The purpose of this project is to gather data from online taxi cab and transportation network company, in our case Uber, from various sources, enrich the collected data and deliver it to Data Science team for further analytics.
Technologies used:
- Programing language: Scala
- Processing framework: Spark, Spark Streaming
- Queuing technology: Kafka
- Database technology: MySQL.
Database tables:
driver (id BIGINT, date_created TIMESTAMP, name CHARACTER VARYING(255))
passenger (id BIGINT, date_created TIMESTAMP, name CHARACTER VARYING(255))
booking ( id BIGINT, date_created TIMESTAMP, id_driver BIGINT, id_passenger BIGINT, rating INT, start_date TIMESTAMP, end_date TIMESTAMP, tour_value BIGINT)
Analysis Performed:
Create a report listing the TOP 12 drivers from 2016. Drivers with a high tour value and a good average rating.

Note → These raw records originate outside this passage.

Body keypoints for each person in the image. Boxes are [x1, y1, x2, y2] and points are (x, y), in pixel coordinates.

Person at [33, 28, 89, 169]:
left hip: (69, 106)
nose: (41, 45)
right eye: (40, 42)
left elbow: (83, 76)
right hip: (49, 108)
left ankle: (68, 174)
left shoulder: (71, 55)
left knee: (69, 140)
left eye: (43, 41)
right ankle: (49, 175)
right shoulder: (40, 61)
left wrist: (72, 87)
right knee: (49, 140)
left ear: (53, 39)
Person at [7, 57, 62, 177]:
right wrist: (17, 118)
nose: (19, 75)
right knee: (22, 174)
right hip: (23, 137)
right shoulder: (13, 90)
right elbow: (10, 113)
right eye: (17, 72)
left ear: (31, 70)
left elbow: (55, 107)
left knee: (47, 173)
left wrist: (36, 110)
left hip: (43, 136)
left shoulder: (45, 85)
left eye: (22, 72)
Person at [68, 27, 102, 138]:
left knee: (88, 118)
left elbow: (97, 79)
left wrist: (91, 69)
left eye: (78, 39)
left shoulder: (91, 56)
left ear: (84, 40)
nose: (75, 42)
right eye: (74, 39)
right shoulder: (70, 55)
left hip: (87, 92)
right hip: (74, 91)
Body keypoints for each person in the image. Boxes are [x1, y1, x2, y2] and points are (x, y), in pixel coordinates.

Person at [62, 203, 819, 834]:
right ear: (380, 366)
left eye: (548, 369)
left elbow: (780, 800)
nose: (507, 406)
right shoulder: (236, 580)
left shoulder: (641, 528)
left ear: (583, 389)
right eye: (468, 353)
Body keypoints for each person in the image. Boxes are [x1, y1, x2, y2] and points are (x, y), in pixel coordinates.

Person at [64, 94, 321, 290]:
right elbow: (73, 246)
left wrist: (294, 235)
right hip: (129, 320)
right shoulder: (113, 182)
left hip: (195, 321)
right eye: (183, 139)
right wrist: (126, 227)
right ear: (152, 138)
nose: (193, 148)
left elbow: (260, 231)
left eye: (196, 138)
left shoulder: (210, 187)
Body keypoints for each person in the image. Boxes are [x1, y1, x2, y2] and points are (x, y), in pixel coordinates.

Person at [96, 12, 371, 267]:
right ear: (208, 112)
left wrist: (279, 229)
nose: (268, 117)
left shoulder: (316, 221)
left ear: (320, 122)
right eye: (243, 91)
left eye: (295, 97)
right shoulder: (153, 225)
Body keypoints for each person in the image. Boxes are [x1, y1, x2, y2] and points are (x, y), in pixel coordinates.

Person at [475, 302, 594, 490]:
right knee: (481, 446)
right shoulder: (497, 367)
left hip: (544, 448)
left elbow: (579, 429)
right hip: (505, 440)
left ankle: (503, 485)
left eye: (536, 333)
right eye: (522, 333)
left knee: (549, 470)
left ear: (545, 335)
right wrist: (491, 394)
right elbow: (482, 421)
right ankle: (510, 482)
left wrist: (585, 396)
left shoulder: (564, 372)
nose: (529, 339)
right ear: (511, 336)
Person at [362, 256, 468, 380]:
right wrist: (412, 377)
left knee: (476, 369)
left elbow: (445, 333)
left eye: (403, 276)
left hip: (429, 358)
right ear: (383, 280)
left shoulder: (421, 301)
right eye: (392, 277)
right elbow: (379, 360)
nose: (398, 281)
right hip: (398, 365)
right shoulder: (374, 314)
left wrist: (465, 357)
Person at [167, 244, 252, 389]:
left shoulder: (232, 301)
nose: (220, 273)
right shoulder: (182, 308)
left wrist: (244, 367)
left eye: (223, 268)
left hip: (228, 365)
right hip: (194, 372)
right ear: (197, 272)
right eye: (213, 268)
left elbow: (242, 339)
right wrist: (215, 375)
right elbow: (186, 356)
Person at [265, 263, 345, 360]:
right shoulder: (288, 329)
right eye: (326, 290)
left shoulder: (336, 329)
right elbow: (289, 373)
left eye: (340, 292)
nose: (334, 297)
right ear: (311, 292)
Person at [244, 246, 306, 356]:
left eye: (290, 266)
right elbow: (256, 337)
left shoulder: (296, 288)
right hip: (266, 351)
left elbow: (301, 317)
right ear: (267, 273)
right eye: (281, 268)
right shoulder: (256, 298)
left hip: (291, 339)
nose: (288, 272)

Show relationships between drivers and passengers. In order to know how successful UBER is at creating a good passenger driver relationship, provide a list of the
TOP 10 strongest relationships between passengers and drivers. This relationship is defined by the number of tours they did together.
Show overall performance of the company.
Provide a KPI report containing the yearly figures for bookings, the average driver evaulation and revenue for specified year.
Setup your own Kafka Broker locally and publish the results of above analysis to different kafka topics.